(Anonymous Bee) Sensitive Situation

posted 3 years ago in Emotional
Post # 3
1243 posts
Bumble bee

What does she say she wants from you?

Post # 4
6273 posts
Bee Keeper
  • Wedding: March 2014

Ok….so this friend you had in high school’s mom is calling you? WTF? Why don’t you just call the cops? That’s not normal behavior. Why is she wanting to be BFFs all of a sudden?

This is just so weird. What does your FI think about your friend’s mom’s behavior? And why did your high school friend tell her mom if she knew her mom was cukoo for Cocoa Puffs in the first place?

Post # 5
626 posts
Busy bee
  • Wedding: September 2013

and what does she say to you? what are the convos about?

Post # 6
5909 posts
Bee Keeper
  • Wedding: April 2018

@StressBall:  You need to call the police and adult protective services and file reports with both agencies…this woman is harrassing you and whether she’s suffering a breakdown or other medical problem, she needs to be taken care of if her daughter won’t deal with the problem.  Make a list of dates and times she’s appeared unannounced, have your phone records copied showing the excessive contact and make sure to let both agencies know you don’t feel safe.


Post # 8
715 posts
Busy bee
  • Wedding: January 2013

@StressBall:  wait, wuh? Is this your FIANCES mother? Or another friends mother? And what does she want from you specifically – what was the 2 hour meeting about?

Post # 9
462 posts
Helper bee
  • Wedding: September 2014

honestly, if you fear violence and the stalking is not letting up, get a restraining order. I know that seems really harsh, but the police will be able to protect you IF something were to happen. I would let your friend know to minimize hard feelings.

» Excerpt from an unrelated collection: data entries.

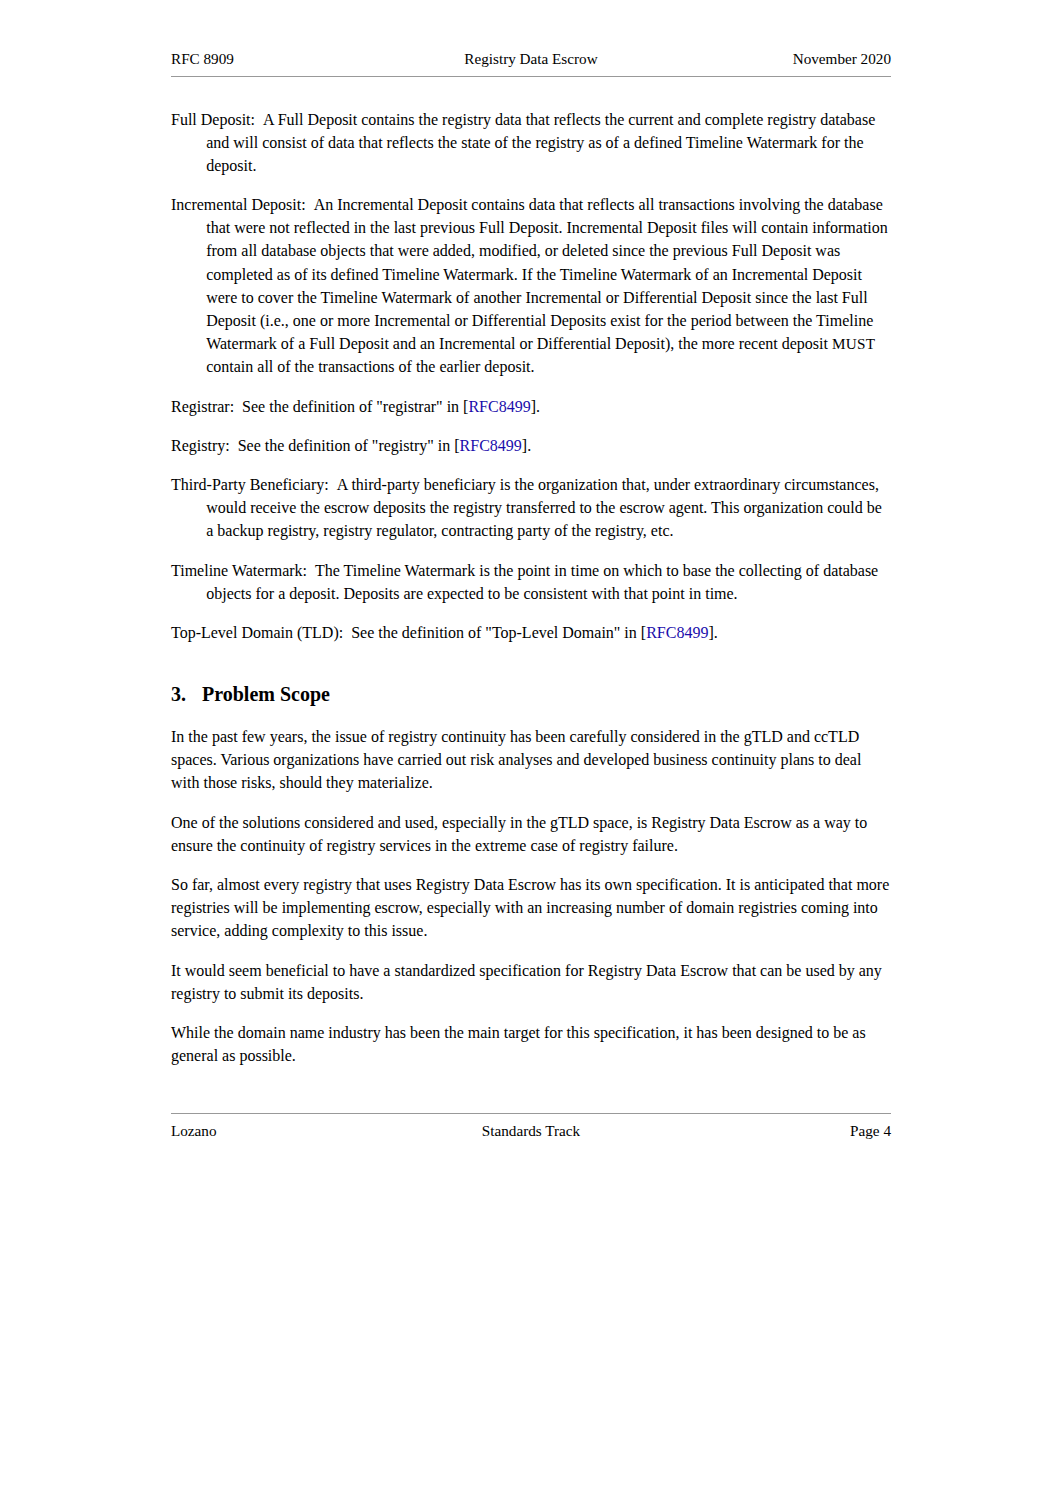RFC 8909
Registry Data Escrow
November 2020
Full Deposit:
A Full Deposit contains the registry data that reflects the current and complete registry database and will consist of data that reflects the state of the registry as of a defined Timeline Watermark for the deposit.
Incremental Deposit:
An Incremental Deposit contains data that reflects all transactions involving the database that were not reflected in the last previous Full Deposit. Incremental Deposit files will contain information from all database objects that were added, modified, or deleted since the previous Full Deposit was completed as of its defined Timeline Watermark. If the Timeline Watermark of an Incremental Deposit were to cover the Timeline Watermark of another Incremental or Differential Deposit since the last Full Deposit (i.e., one or more Incremental or Differential Deposits exist for the period between the Timeline Watermark of a Full Deposit and an Incremental or Differential Deposit), the more recent deposit MUST contain all of the transactions of the earlier deposit.
Registrar:
See the definition of "registrar" in [RFC8499].
Registry:
See the definition of "registry" in [RFC8499].
Third-Party Beneficiary:
A third-party beneficiary is the organization that, under extraordinary circumstances, would receive the escrow deposits the registry transferred to the escrow agent. This organization could be a backup registry, registry regulator, contracting party of the registry, etc.
Timeline Watermark:
The Timeline Watermark is the point in time on which to base the collecting of database objects for a deposit. Deposits are expected to be consistent with that point in time.
Top-Level Domain (TLD):
See the definition of "Top-Level Domain" in [RFC8499].
3. Problem Scope
In the past few years, the issue of registry continuity has been carefully considered in the gTLD and ccTLD spaces. Various organizations have carried out risk analyses and developed business continuity plans to deal with those risks, should they materialize.
One of the solutions considered and used, especially in the gTLD space, is Registry Data Escrow as a way to ensure the continuity of registry services in the extreme case of registry failure.
So far, almost every registry that uses Registry Data Escrow has its own specification. It is anticipated that more registries will be implementing escrow, especially with an increasing number of domain registries coming into service, adding complexity to this issue.
It would seem beneficial to have a standardized specification for Registry Data Escrow that can be used by any registry to submit its deposits.
While the domain name industry has been the main target for this specification, it has been designed to be as general as possible.
Lozano
Standards Track
Page 4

I don’t want to push any farther than you are willing to go, but how do you mean mentally ill? Could it be drug or alcohol related? Do you know WHY she is obsessed with you? 

I hope you stay safe, and I hope this works out well for you.

Post # 11
2831 posts
Sugar bee
  • Wedding: September 2014

call the police, and set up a restraining order.

she’s obviously causing you stress and it’s uncomfortable for you. if you feel like your mental and/or physical safety is at risk, then call the police and report it.

Post # 13
715 posts
Busy bee
  • Wedding: January 2013

@StressBall:  gotcha. I echo previous sentiments….cop time. Restraining order, pronto. 

Post # 14
2419 posts
Buzzing bee
  • Wedding: May 2013

We have laws to prevent this sort of thing in England. I’m sure you must have similarly so I also recomment calling the police. If this woman has mental health issues they will involve social services and she will receive the help she so clearly needs.

It may sound a rather drastic move but your safety is paramount and if her daughter isn’t prepared to help and the woman herself is unable to take on board the warnings she’s received then you have no choice but to protect yourself by involving the authorities.

Post # 15
11379 posts
Sugar Beekeeper
  • Wedding: April 2012

@StressBall:  she keeps coming by your home, your parent’s home and your workplace.  what does she say each time?  what is her purpose of these visits? 

did this just start after your engagement?  why now??

my only advise would be to file a restraining order.

Post # 16
7654 posts
Bumble Beekeeper
  • Wedding: July 2012

This needs to be reported, and until this gets taken care of do not leave work for lunch or anything unless someone is with you. I would say the same when you get home or leave your house. She sounds like she has issues and could be capable of being violent.